Continuing a series of posts on old science fiction anthologies inspired by an article in the Black Gate blog.
“We may no longer be alone in the Universe — perhaps we never have been. The ultimate possibility — that life exists beyond Earth — is no longer a fantasy but the subject of scientific experimentation. Humans and extra-terrestrial beings may be making contact today, certainly tomorrow. The first explosive, grappling instant of encounter between Man and Alien is the subject of the extraordinary journey of man’s imagination into the unknown by masters of science fiction.” — from the back cover”””

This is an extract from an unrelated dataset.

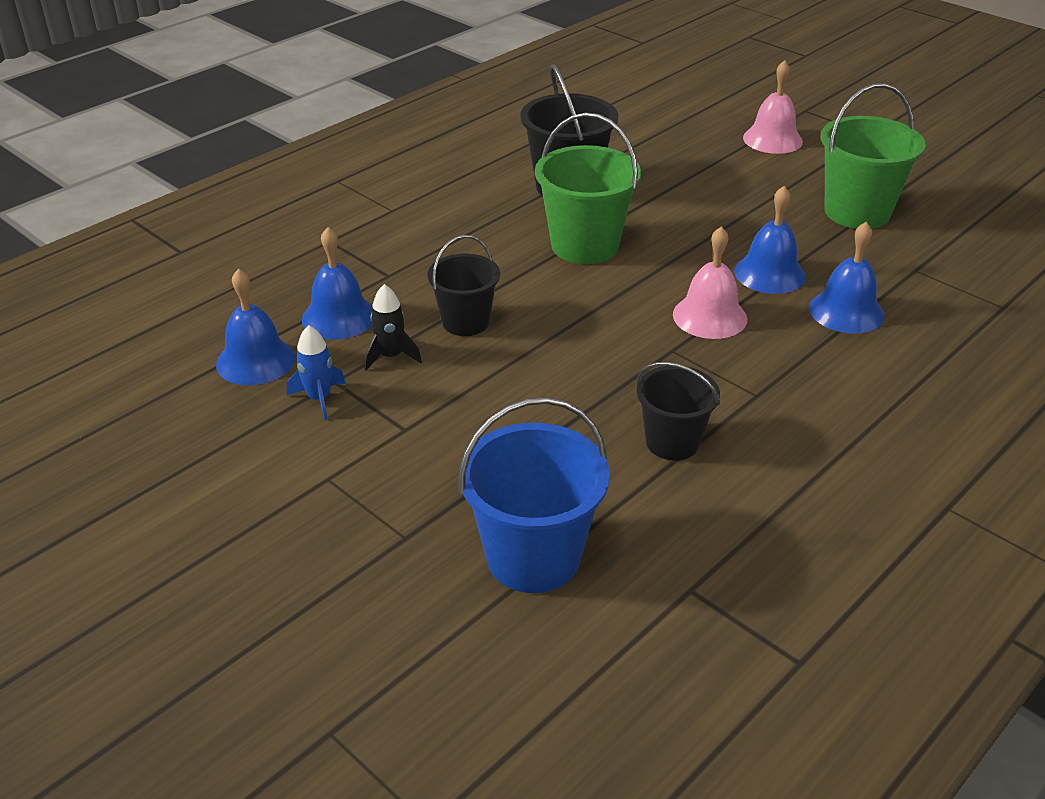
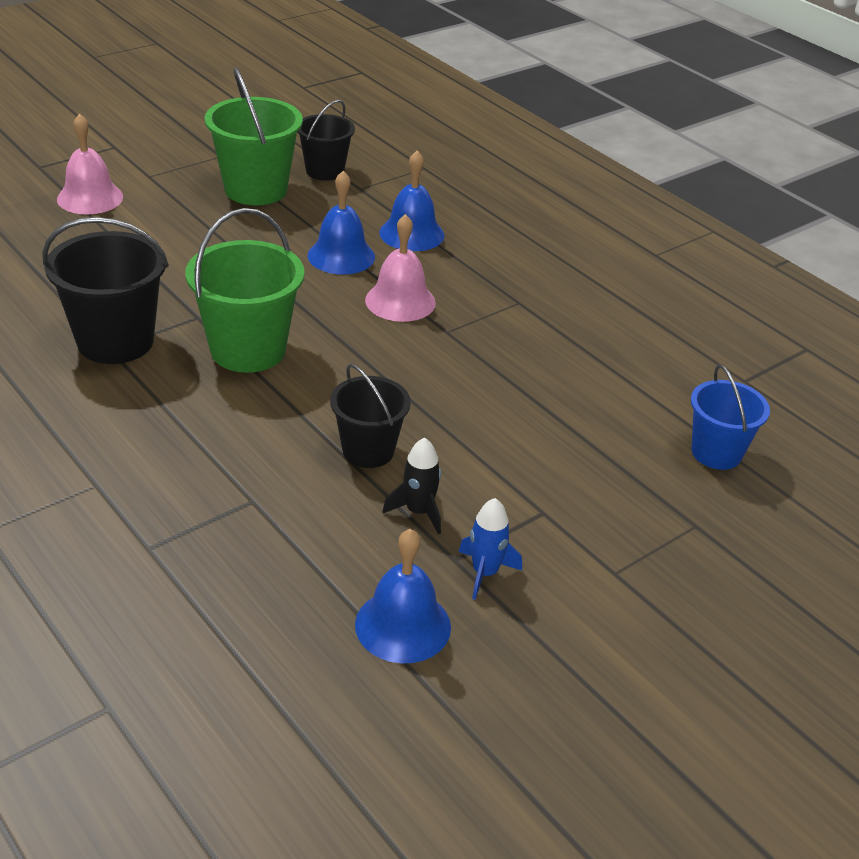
camera: 85 degrees left, 0 degrees up
(339, 317) = (330, 548): blue bell -> none
(533, 557) = (716, 453): blue bucket -> blue bucket, size x0.63
(672, 442) = (576, 356): black bucket -> black bucket (325, 171)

Like the last anthology I posted on, I was in high school when this one was published, though I don’t think I’d seen it before spotting it for sale just this April. Certainly, it’s got a great cover and a pretty good roster of authors.
- “First Contact” by Murray Leinster
- “Intelligence Test” by Harry Walton
- “The Large Ant” by Howard Fast
- “What’s He Doing In There?” by Fritz Leiber
- “Chemical Plant” by Man Williamson
- “Limiting Factor” by Clifford D. Simak
- “The Fire Balloons” by Ray Bradbury
- “Invasion from Mars” by Howard Koch
- “The Gentle Vultures” by Isaac Asimov
- “Knock” by Frederick Brown
- “Specialist” by Robert Sheckley
- “Lost Memory” by Peter Phillips
The best known of these stories is the first one, “First Contact” by Murray Leinster (a nom de plume of William Fitzgerald Jenkins). The remainder of the stories range from good (“Chemical Plant”) to so-so (“The Large Ant”), to disappointing (the Leiber). I liked the Asimov story well enough, though don’t consider it among his best. An interesting anthology, though not as much fun to read as the previous two I review on the last two Fridays. Your mileage may vary.